Patients with inflammatory bowel disease (IBD) have a high risk for infection. Pneumonia related to influenza and pneumococcal infection is one of the most common infection-related complication in IBD. Our aim was to evaluate the immunogenicity of pneumococcal and influenza vaccination in patients with IBD receiving different treatment.

Methods

We searched four databases for studies evaluating seroprotection and seroconversion rates after influenza or pneumococcal vaccination in IBD. In meta-analysis, odds ratios (OR) were calculated with 95% confidence intervals (CI).

Results

Twelve studies (1429 patients) were included in this meta-analysis. The seroconversion rate after pneumococcal vaccination was significantly lower in the immunosuppressed group and in the subgroup of patients with anti-TNF mono- or combination therapy compared to the non-immunosuppressed patients (OR = 0.38, 95% CI: 0.23–0.62, OR = 0.28, 95% CI: 0.15–0.53, and OR = 0.27, 95% CI: 0.15–0.49, p < 0.001, respectively). Following influenza vaccination there was no significant difference in the seroprotection rate between immunosuppressed and non-immunosuppressed patients (OR = 0.59, 95% CI: 0.34–1.03, p = 0.065).
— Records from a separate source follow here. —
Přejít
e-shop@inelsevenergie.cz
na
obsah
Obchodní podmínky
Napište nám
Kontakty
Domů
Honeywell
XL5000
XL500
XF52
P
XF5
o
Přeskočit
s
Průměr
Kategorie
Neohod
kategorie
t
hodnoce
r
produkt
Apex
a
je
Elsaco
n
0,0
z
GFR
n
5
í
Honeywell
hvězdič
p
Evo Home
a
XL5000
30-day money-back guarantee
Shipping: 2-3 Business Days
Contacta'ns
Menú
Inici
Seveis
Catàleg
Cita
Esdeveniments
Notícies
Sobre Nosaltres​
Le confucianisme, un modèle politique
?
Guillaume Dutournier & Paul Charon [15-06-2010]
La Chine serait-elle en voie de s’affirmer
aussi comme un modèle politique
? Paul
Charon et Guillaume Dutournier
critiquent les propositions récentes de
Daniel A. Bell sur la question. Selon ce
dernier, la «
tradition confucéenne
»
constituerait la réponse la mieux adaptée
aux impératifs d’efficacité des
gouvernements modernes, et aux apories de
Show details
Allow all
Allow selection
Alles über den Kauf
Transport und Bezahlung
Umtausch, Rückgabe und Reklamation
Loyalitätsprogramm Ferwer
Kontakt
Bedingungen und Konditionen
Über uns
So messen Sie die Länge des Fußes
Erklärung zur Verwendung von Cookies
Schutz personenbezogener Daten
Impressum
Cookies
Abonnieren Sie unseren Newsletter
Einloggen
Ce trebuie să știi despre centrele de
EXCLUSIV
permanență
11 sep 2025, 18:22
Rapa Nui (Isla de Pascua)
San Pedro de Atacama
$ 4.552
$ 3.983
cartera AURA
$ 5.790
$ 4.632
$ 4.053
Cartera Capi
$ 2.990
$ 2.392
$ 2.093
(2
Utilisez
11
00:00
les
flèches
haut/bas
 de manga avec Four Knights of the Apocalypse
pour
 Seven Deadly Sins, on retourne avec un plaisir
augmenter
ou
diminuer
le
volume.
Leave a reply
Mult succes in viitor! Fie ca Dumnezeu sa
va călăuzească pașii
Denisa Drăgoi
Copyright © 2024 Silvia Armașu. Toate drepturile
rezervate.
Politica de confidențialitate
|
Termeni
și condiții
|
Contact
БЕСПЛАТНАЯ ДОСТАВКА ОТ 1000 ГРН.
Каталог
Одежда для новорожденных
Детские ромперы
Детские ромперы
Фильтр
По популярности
Seroprotection rate was not significantly reduced in patients with immunomodulator compared to anti-TNF monotherapy or combination therapy (OR = 1.45, 95% CI: 0.62–3.38, p = 0.84 and OR = 0.91 95% CI: 0.37–2.22, p = 0.391, respectively). Following both vaccinations, the seroresponse was not significantly reduced in patients treated with immunomodulator monotherapy compared to non-immunosuppressed patients.

Conclusion

Our results suggest that response rate is reduced in patients treated with anti-TNF therapy but not in patients treated with immunomodulator monotherapy. Patients treated with immunosuppressive treatment should be vaccinated against pneumococcus and influenza despite immunosuppressive therapy.